しかし現在、アフガニスタンには約60~70名のJICA関係者が駐在し、イラクにも事務所を構えるほか、スリランカ、スーダン、ボスニア・ヘルツェゴビナやコソボでも積極的に活動を行っている。
text: 羽田祥子(編集部) 写真提供: JICA

力石寿郎
広報室長。76年入職。企画課長、カンボジア事務所長、中東・欧州部長などを経て08年から現職

 イラクのサマワへの陸上自衛隊派遣や海上自衛隊のインド洋での給油活動に対して、議論が噴出した。しかし、JICAが過去7年間にわたり数千人の文民を紛争地域のアフガニスタンに派遣していることは、知られていない。「参議院外交・防衛委員会で、JICAの活動を参考人として説明した際、議員たちはこんなにやっていたのかと驚いていました。それほど認識されていないのです。イラクのサマワ派遣の自衛隊員には日額数万円の危険手当が支給されますが、JICA職員には通常の海外生活手当のみです」(力石寿郎JICA広報室長)
 平和構築活動を行う現場では、職員の身に危険が及ぶ可能性が高い。「コソボやボスニアでは、ようやく街中を歩くことができるようになりましたが、アフガニスタンでは逆に危険度が増し、現在は職場と宿舎以外、出歩くことが許されません。かなりの閉塞状態とプレッシャーの中での仕事です」。

日本の援助でアジアは躍進

 世界の主要各国はODAを拠出しているが、日本は特に途上国に感謝されているという。「日本人の技術協力のやり方は欧米とは全く違います。例えば稲作の技術協力で、欧米の専門家は室内で手法を指示します。エンジニアやドクターは泥にまみれることをプライドが許しません。しかし日本人は、博士で大学教授であるような高い地位の人が自ら田んぼに入ります。日本人に教わると実力が上がるという声が高いのです」。
 近年のアジア発展にはJICAの功績が大きい。「日本のODAの大半はアジア向けのものです。数十年前、民間投資を呼ぶために道路・電気・水道のほか、人材育成の環境も整えました。欧米は、日本の利益のための援助だと批判していました。しかし数十年後、アジアの発展は目覚ましいものとなりました」。

平和構築支援の時間的推移
民族対立を原因とする紛争の完全和解のためにJICAは共同プロジェクトを提供する。「ボスニア・ヘルツェゴビナでは農業やIT協力をフックに、民族協働で稼ぐ仕組みが成果をあげました」(力石氏)。ユニークで素晴らしい試みは知られていない。

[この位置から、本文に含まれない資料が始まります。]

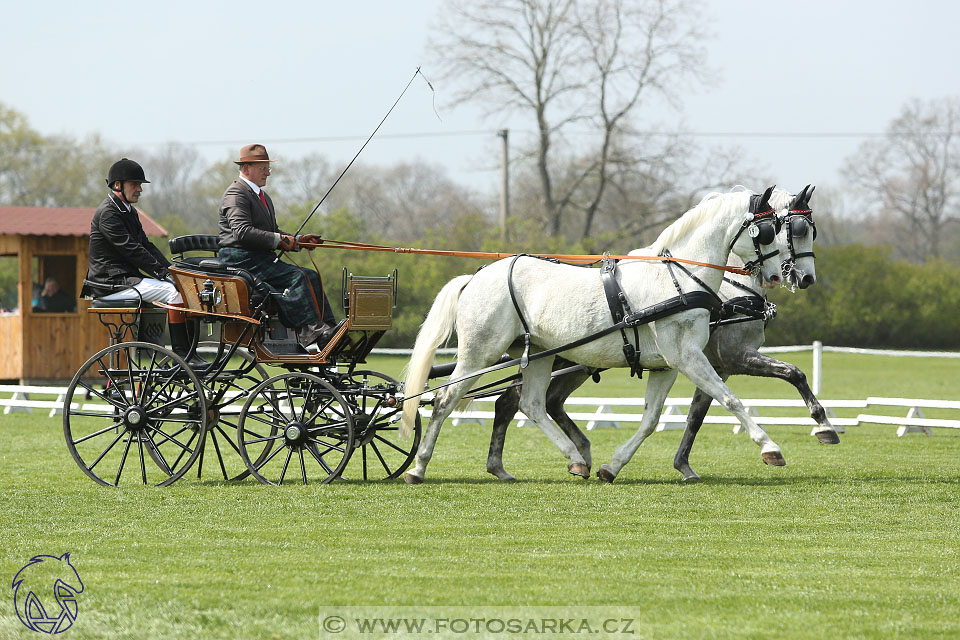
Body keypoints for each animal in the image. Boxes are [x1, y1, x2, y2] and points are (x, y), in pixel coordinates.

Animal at [402, 188, 784, 482]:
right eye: (768, 230)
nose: (778, 274)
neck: (678, 277)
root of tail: (475, 277)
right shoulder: (687, 356)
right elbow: (729, 399)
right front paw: (770, 448)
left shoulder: (668, 365)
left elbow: (651, 419)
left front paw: (612, 466)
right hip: (479, 354)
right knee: (444, 401)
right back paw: (418, 468)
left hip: (538, 355)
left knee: (531, 404)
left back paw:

 対照的なのがアフリカだ。70年代初頭、アフリカは順調に発展すると言われていた。60年代の世界銀行のレポートには「東南アジアは希望を見出せない地域」とまで書かれた。しかし30年後、アジア諸国は次々とテイクオフ寸前まで発展し、アフリカは浮上できずにいる。欧米諸国が援助していたアフリカと、日本が援助していたアジアとの差だ。